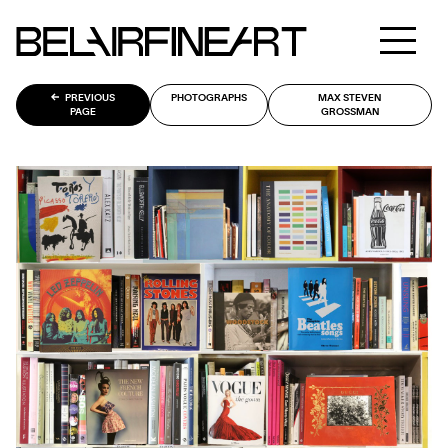
PREVIOUS
PHOTOGRAPHS
MAX STEVEN
PAGE
GROSSMAN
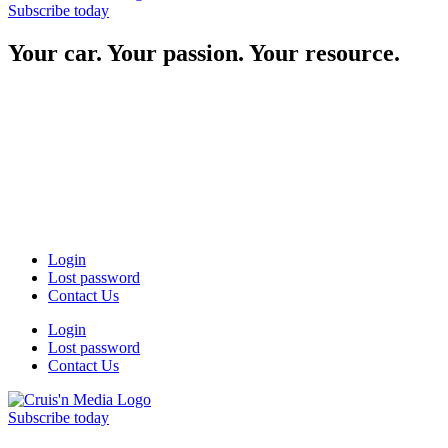
Subscribe today
Your car. Your passion. Your resource.
Login
Lost password
Contact Us
Login
Lost password
Contact Us
Subscribe today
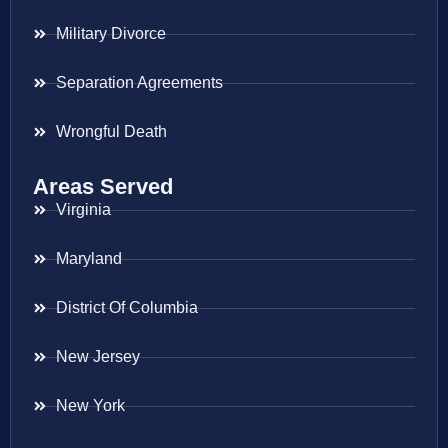
Military Divorce
Separation Agreements
Wrongful Death
Areas Served
Virginia
Maryland
District Of Columbia
New Jersey
New York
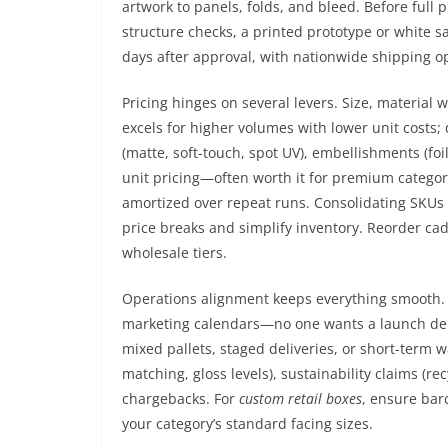
artwork to panels, folds, and bleed. Before full p
structure checks, a printed prototype or white 
days after approval, with nationwide shipping op
Pricing hinges on several levers. Size, material 
excels for higher volumes with lower unit costs;
(matte, soft-touch, spot UV), embellishments (fo
unit pricing—often worth it for premium categori
amortized over repeat runs. Consolidating SKUs 
price breaks and simplify inventory. Reorder ca
wholesale tiers.
Operations alignment keeps everything smooth. 
marketing calendars—no one wants a launch delaye
mixed pallets, staged deliveries, or short-ter
matching, gloss levels), sustainability claims (r
chargebacks. For
custom retail boxes
, ensure bar
your category’s standard facing sizes.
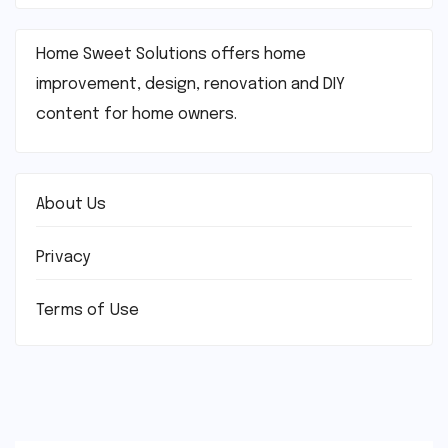
Home Sweet Solutions offers home
improvement, design, renovation and DIY
content for home owners.
About Us
Privacy
Terms of Use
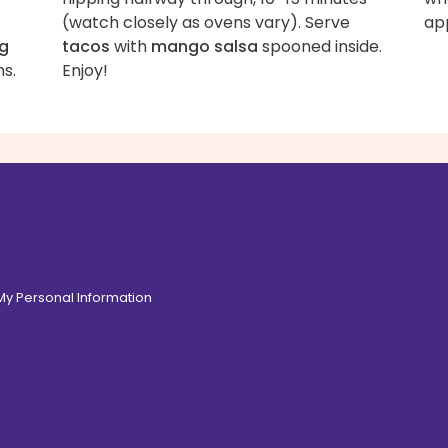
(watch closely as ovens vary). Serve
ap
ng
tacos
with
mango salsa
spooned inside.
ns.
Enjoy!
 My Personal Information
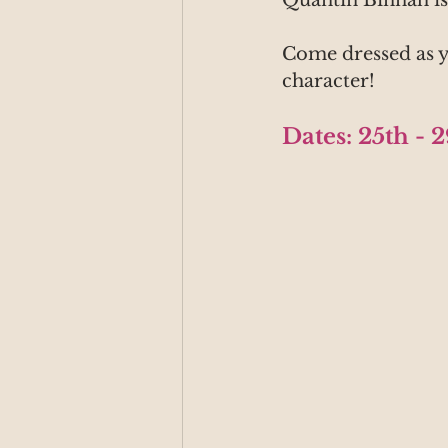
Quantin Binnah i
Come dressed as y
character!
Dates: 25th - 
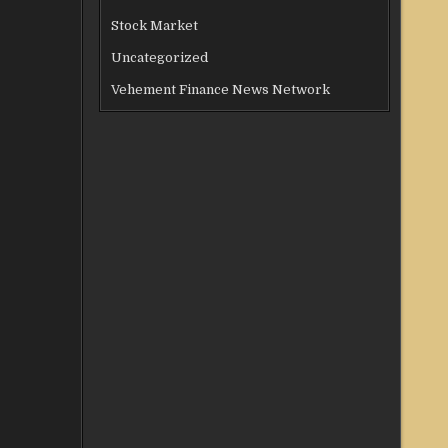
Stock Market
Uncategorized
Vehement Finance News Network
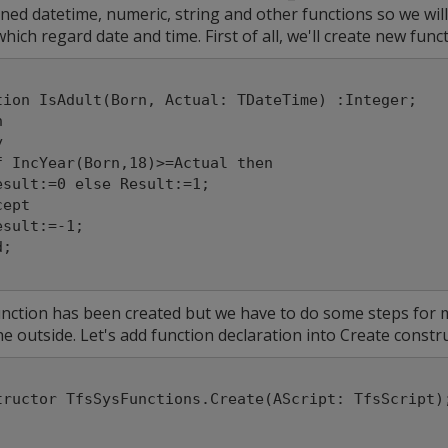
ned datetime, numeric, string and other functions so we will
hich regard date and time. First of all, we'll create new func
tion IsAdult(Born, Actual: TDateTime) :Integer;



nction has been created but we have to do some steps for ma
e outside. Let's add function declaration into Create constru
tructor TfsSysFunctions.Create(AScript: TfsScript)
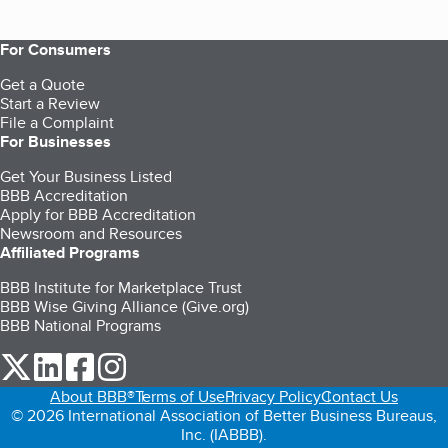
For Consumers
Get a Quote
Start a Review
File a Complaint
For Businesses
Get Your Business Listed
BBB Accreditation
Apply for BBB Accreditation
Newsroom and Resources
Affiliated Programs
BBB Institute for Marketplace Trust
BBB Wise Giving Alliance (Give.org)
BBB National Programs
our Twitter (opens in a new tab)
our LinkedIn (opens in a new tab)
our Facebook (opens in a new tab)
our Instagram (opens in a new tab)
About BBB®
Terms of Use
Privacy Policy
Contact Us
© 2026 International Association of Better Business Bureaus,
Inc. (IABBB).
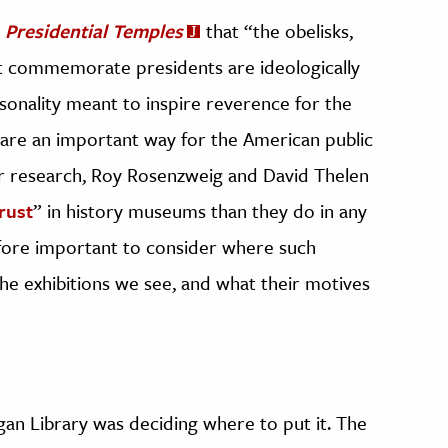
n
Presidential Temples
that “the obelisks,
hat commemorate presidents are ideologically
sonality meant to inspire reverence for the
 are an important way for the American public
eir research, Roy Rosenzweig and David Thelen
rust
” in history museums than they do in any
efore important to consider where such
the exhibitions we see, and what their motives
agan Library was deciding where to put it. The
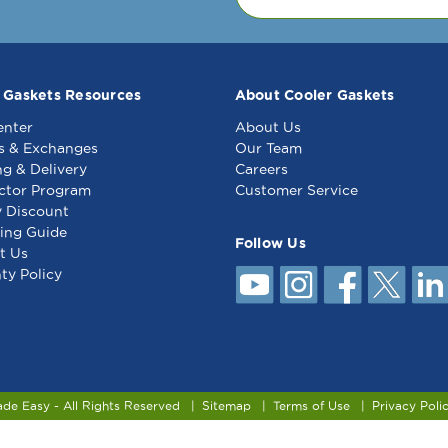
 Gaskets Resources
About Cooler Gaskets
enter
About Us
s & Exchanges
Our Team
ng & Delivery
Careers
ctor Program
Customer Service
y Discount
ing Guide
Follow Us
t Us
ty Policy
ade Easy - All Rights Reserved
Sitemap
Terms of Use
Privacy Poli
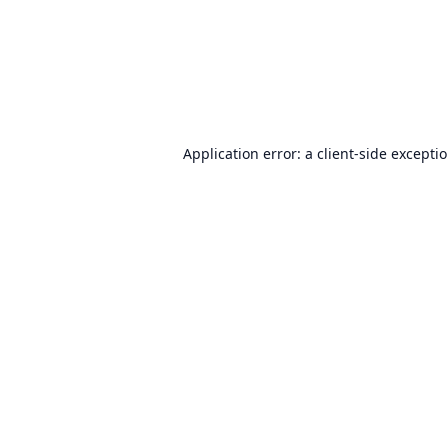
Application error: a
client
-side excepti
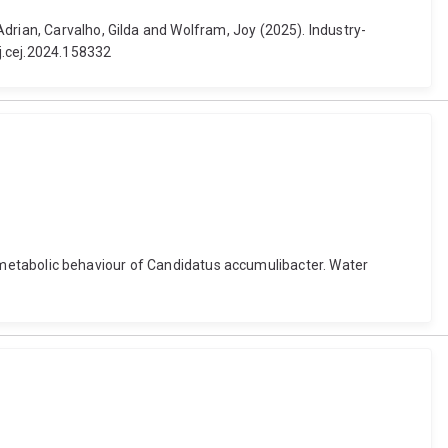
drian, Carvalho, Gilda and Wolfram, Joy (2025). Industry-
j.cej.2024.158332
hic metabolic behaviour of Candidatus accumulibacter. Water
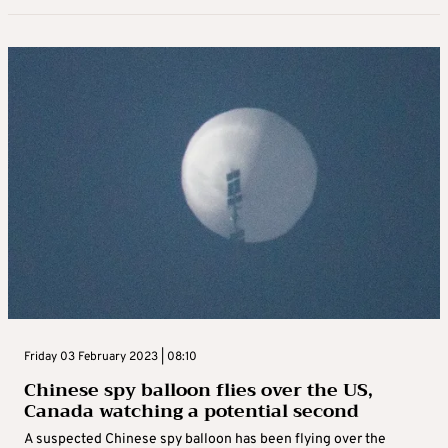
Friday 03 February 2023 | 08:10
Chinese spy balloon flies over the US,
Canada watching a potential second
A suspected Chinese spy balloon has been flying over the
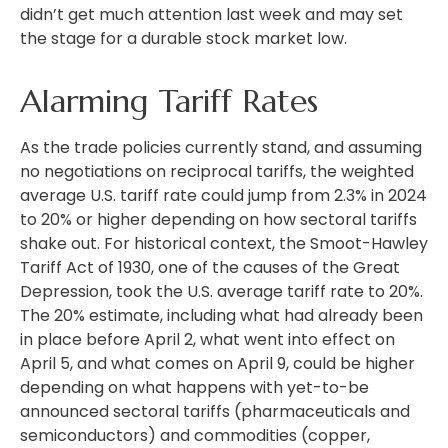
didn’t get much attention last week and may set
the stage for a durable stock market low.
Alarming Tariff Rates
As the trade policies currently stand, and assuming
no negotiations on reciprocal tariffs, the weighted
average U.S. tariff rate could jump from 2.3% in 2024
to 20% or higher depending on how sectoral tariffs
shake out. For historical context, the Smoot-Hawley
Tariff Act of 1930, one of the causes of the Great
Depression, took the U.S. average tariff rate to 20%.
The 20% estimate, including what had already been
in place before April 2, what went into effect on
April 5, and what comes on April 9, could be higher
depending on what happens with yet-to-be
announced sectoral tariffs (pharmaceuticals and
semiconductors) and commodities (copper,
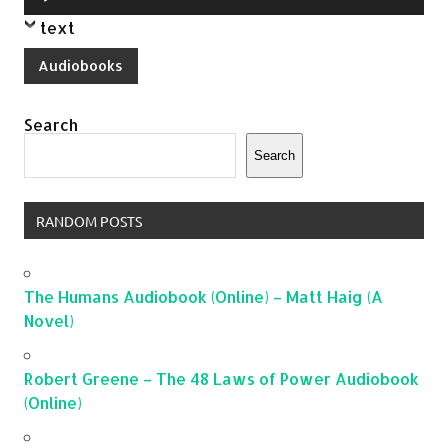
Player
text
Audiobooks
Search
Search
RANDOM POSTS
The Humans Audiobook (Online) – Matt Haig (A
Novel)
Robert Greene – The 48 Laws of Power Audiobook
(Online)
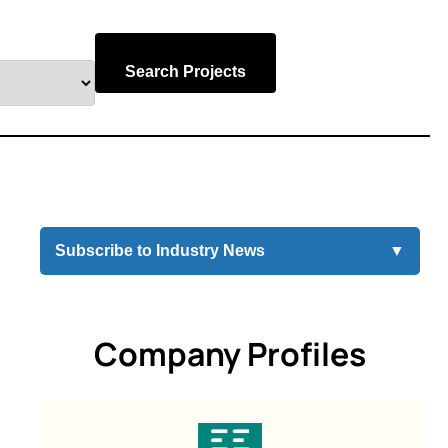
Search Projects
Subscribe to Industry News
▼
Company Profiles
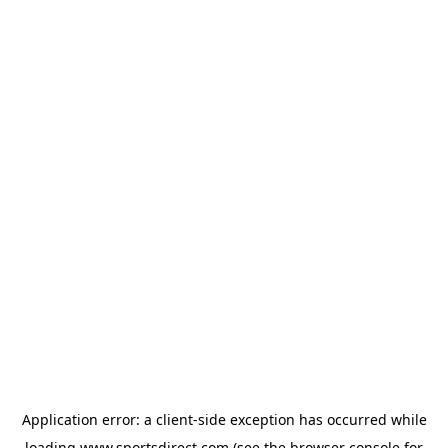
Application error: a
client
-side exception has occurred while
loading
www.sportsdirect.com
(see the
browser console
for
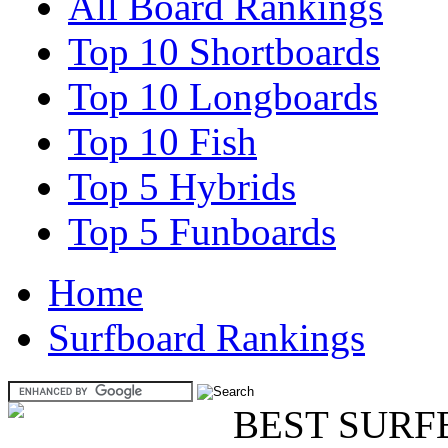
All Board Rankings
Top 10 Shortboards
Top 10 Longboards
Top 10 Fish
Top 5 Hybrids
Top 5 Funboards
Home
Surfboard Rankings
BEST SURF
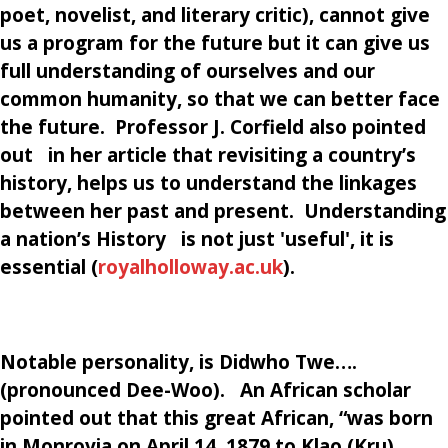
poet, novelist, and literary critic),
cannot give
us a program for the future but it can give us
full understanding of ourselves and our
common humanity, so that we can better face
the future.
Professor J. Corfield also pointed
out in her article that revisiting a country’s
history, helps us to understand the linkages
between her past and present. Understanding
a nation’s History is not just 'useful', it is
essential (
royalholloway.ac.uk
)
.
Notable personality, is Didwho Twe….
(pronounced Dee-Woo). An African scholar
pointed out that this great African, “was born
in Monrovia on April 14, 1879 to Klao (Kru)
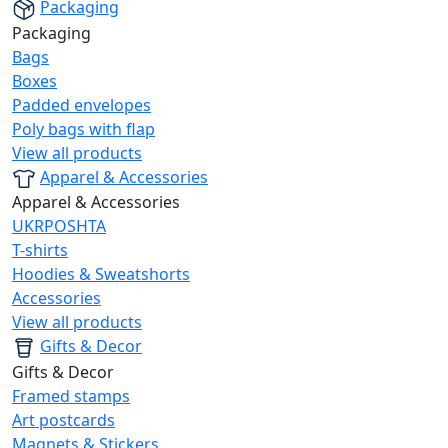
Packaging
Packaging
Bags
Boxes
Padded envelopes
Poly bags with flap
View all products
Apparel & Accessories
Apparel & Accessories
UKRPOSHTA
T-shirts
Hoodies & Sweatshorts
Accessories
View all products
Gifts & Decor
Gifts & Decor
Framed stamps
Art postcards
Magnets & Stickers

=== REQUEST ===
For each line above that contains the word "where", make a copy.

=== RESULT BELOW ===
efore important to consider where such
agan Library was deciding where to put it. The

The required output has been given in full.